Meg Hillier, chair of the Public Accounts Committee, said: ‘The national pandemic has thrown up many challenges for local councils, not least that parts of Whitehall did not always work with them when drawing up national schemes.

‘MHCLG did step up to stave off a wave of council bankruptcies as a result of the pandemic but the long-term health of the sector is still precarious.

‘The over-optimism about the resilience of the sector is very concerning. MHCLG needs to be a better champion for local government within Whitehall.

‘MHCLG’s inability to properly collect or share information means that it had to quickly set up a system to do this.

‘That councils could deliver quickly is a credit to local finance teams but begs the question of why this was not in place before the pandemic and underlines the committee’s long-standing concerns about the department’s knowledge of the sector’s financial challenges.’

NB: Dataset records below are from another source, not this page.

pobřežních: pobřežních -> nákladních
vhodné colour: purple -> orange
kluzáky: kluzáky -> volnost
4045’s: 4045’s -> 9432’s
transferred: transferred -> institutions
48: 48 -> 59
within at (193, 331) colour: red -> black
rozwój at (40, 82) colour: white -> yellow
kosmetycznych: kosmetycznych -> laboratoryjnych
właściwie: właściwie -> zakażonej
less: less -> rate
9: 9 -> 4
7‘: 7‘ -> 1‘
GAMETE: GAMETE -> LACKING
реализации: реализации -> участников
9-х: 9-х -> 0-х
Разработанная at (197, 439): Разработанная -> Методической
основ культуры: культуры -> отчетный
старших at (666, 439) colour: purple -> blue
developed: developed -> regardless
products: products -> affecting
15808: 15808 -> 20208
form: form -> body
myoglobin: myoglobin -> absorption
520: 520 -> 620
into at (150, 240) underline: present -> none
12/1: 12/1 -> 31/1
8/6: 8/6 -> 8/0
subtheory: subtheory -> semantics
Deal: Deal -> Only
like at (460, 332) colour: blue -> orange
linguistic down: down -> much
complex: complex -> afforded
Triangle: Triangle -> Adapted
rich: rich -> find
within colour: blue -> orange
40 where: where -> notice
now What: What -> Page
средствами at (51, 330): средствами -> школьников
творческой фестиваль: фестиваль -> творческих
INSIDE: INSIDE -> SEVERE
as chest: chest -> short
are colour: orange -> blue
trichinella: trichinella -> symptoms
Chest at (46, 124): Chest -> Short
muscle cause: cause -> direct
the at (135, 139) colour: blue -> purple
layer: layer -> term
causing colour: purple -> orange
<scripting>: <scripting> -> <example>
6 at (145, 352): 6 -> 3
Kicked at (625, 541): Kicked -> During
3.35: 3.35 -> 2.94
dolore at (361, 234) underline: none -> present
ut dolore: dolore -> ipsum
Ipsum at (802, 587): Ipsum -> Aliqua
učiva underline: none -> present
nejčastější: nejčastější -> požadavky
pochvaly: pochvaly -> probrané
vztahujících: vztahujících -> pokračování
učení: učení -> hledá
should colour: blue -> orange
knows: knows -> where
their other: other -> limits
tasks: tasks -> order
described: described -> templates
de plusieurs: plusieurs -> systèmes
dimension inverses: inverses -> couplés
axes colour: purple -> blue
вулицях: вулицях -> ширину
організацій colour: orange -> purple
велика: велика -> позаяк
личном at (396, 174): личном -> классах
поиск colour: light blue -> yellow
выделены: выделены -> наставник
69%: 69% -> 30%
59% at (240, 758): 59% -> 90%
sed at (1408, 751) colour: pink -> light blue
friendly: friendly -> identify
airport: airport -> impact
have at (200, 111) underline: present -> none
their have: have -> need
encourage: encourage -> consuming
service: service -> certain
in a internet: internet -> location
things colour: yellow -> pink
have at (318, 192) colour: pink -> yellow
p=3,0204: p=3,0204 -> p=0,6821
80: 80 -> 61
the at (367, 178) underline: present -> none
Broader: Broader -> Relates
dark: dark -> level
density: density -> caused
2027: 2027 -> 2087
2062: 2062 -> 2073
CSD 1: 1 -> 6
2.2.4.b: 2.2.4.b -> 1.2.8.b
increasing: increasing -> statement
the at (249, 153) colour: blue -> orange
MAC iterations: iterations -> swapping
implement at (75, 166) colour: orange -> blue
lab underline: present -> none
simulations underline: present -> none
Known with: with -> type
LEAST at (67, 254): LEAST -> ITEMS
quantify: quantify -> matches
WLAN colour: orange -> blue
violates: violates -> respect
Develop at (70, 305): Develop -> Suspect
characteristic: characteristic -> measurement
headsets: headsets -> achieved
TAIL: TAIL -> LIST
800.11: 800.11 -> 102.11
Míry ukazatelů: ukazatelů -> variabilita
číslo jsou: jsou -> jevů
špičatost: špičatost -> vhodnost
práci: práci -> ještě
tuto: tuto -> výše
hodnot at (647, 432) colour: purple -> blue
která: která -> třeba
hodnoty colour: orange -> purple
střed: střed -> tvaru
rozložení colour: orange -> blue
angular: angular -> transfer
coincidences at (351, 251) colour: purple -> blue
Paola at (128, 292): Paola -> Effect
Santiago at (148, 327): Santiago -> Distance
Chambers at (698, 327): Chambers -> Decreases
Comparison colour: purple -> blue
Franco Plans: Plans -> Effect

Responding to the report, cllr Sharon Taylor, chair of the Local Government Association’s Resources Board, said:

‘Many councils were in a difficult financial position before the pandemic after a decade of central government funding reductions.

‘The Committee is right to recognise that the government has provided a significant financial package of support to cover cost pressures and some of the income losses incurred as a result of Covid-19.

‘This support will need to be kept under review and we continue to call on the government to meet – in full – all cost pressures and income losses incurred by councils as a result of the pandemic.

‘Councils continue to face significant demand pressures on day-to-day services and income losses, such as from local taxation, fees and charges.

‘We agree with the Committee that the forthcoming Spending Review needs to provide councils with a multi-year settlement that puts local government funding on a long-term sustainable footing.

‘This will enable them to more efficiently plan how to provide the local services our communities rely on and which have proved so vital during the pandemic.

‘Investment in local services will be vital to our national economic and social recovery.

‘With the right funding and freedoms, councils can help the government achieve its ambitions to level up, drive improvements in public health, boost local economic growth, revive town and city centres, build more homes, fix our roads, improve the life chances of children and young people, and equip people with the skills they need to succeed so no one is left behind.’